Figure 4 | End-to-End Simulation Pipeline from Device Geometry to Qubit Performance (a) The 2D electrostatic potential landscape of a double quantum dot, calculated from the device's CAD geometry using a Green's function-based approximation. (b) The ground state probability density of a single electron, obtained by solving the 2D Schrödinger equation with the potential from (a) using a finite difference method. (c) The effective magnetic driving gradient experienced by the electron. This is calculated by convolving the micromagnet's simulated stray field with the electron probability density from (b). (d) The final calculated map of the qubit's dephasing time (T2*). The "sweet spot" of long coherence is determined from the effective magnetic field, providing a direct link between device design and qubit performance.

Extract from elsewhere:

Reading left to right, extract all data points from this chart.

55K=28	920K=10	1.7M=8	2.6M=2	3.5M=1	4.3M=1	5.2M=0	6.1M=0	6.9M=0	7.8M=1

Quantum Dot Spin Qubit Experiments Jun. 2020 – Jun. 2025

⌜Developed comprehensive simulation frameworks to model complex quantum phenomena in semiconductor qubits. Created a full, end-to-end simulation package that computes electron wavefunctions from CAD layouts by solving the Schrödinger equation, and convolves them with MuMax3-simulated magnetic fields. Utilized QuTiP to solve the quantum master equation with Lindblad operators to reproduce experimental observations of qubit-environment interactions in silicon. Modeled dynamic nuclear polarization in GaAs dots using a modified Hubbard model.⌟

 To complement my experimental work, I have developed a strong expertise in computational modeling to understand the complex physics governing quantum dot systems. My initial work focused on explaining the bidirectional dynamic nuclear polarization (DNP) observed in GaAs singlet-triplet qubits. By modeling the system with a modified Hubbard model that incorporated excited-level spin mixing, my simulation successfully reproduced the experimental DNP behavior, providing a theoretical explanation for this previously unexplained phenomenon. The details can be found in my Master's thesis.

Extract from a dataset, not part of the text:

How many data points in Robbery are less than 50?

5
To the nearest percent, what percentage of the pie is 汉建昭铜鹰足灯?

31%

 Building on this experience, I later used the QuTiP (Quantum Toolbox in Python) framework to investigate the coherent interaction between a singlet-triplet qubit and a neighboring multi-electron quantum dot in a 28Si/SiGe device. To explain the characteristic beating and dephasing observed in Ramsey measurements (as seen in Figs. 2c and 3c of our npj Quantum Information publication), I solved the quantum master equation for the coupled system, introducing a phenomenological Lindbladian for dephasing. These computationally intensive simulations were accelerated by leveraging Python's multiprocessing capabilities to parallelize the calculations.

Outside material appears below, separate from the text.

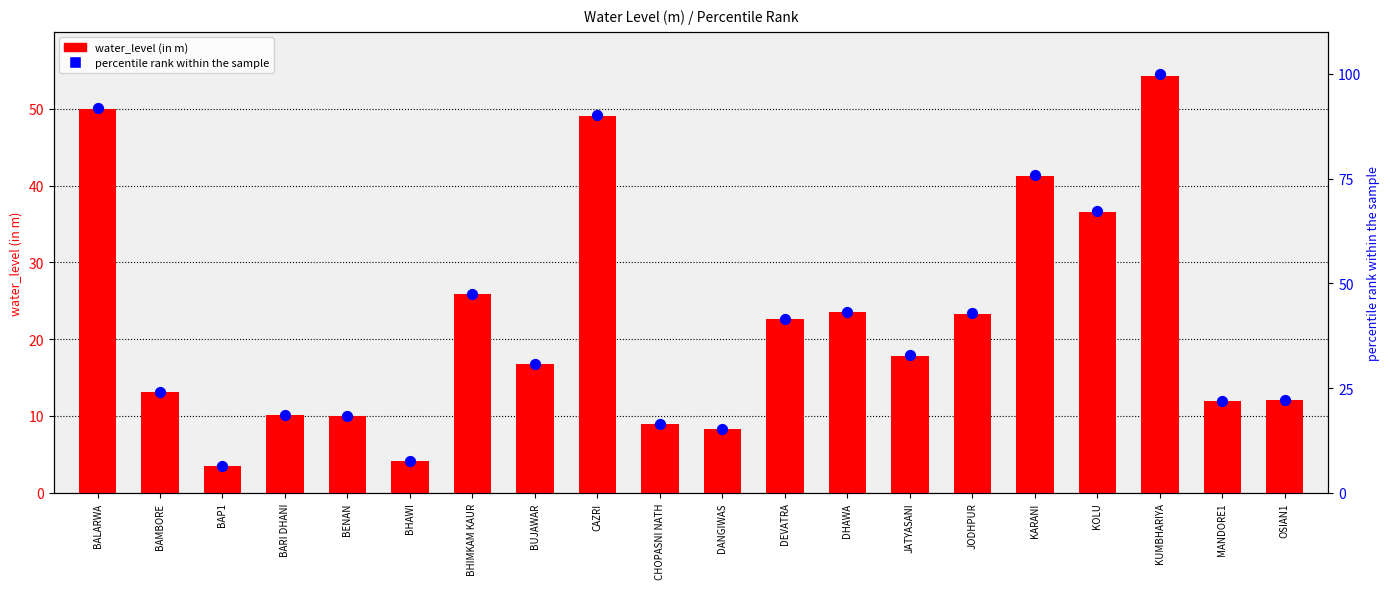

Which series reaches the maximum Y coordinate?

percentile rank within the sample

 Most recently, to investigate an anomalously long coherence time observed in a silicon device, I developed a full, end-to-end simulation package that connects device geometry to quantum mechanical properties. This package features a pipeline that: (1) Parses device layouts from CAD files using a custom Python tool, (2) Calculates the 2D electrostatic potential landscape, (3) Solves the 2D Schrödinger equation using a Finite Difference Method to obtain the electron wavefunction, (4) Simulates the micromagnet's 3D stray field using MuMax3, and finally, (5) Convolves the wavefunction with the stray field to compute the effective magnetic field experienced by the qubit. To accelerate this computationally intensive step, the core calculation was implemented in C++ utilizing multithreading, which achieved a nearly 100x speedup compared to a pure Python implementation. This high-performance C++ backend was then seamlessly integrated into the Python workflow using Pybind11. This tool, some of which can be found at this link, enables rapid design validation and a deeper understanding of the physics underlying our experimental results.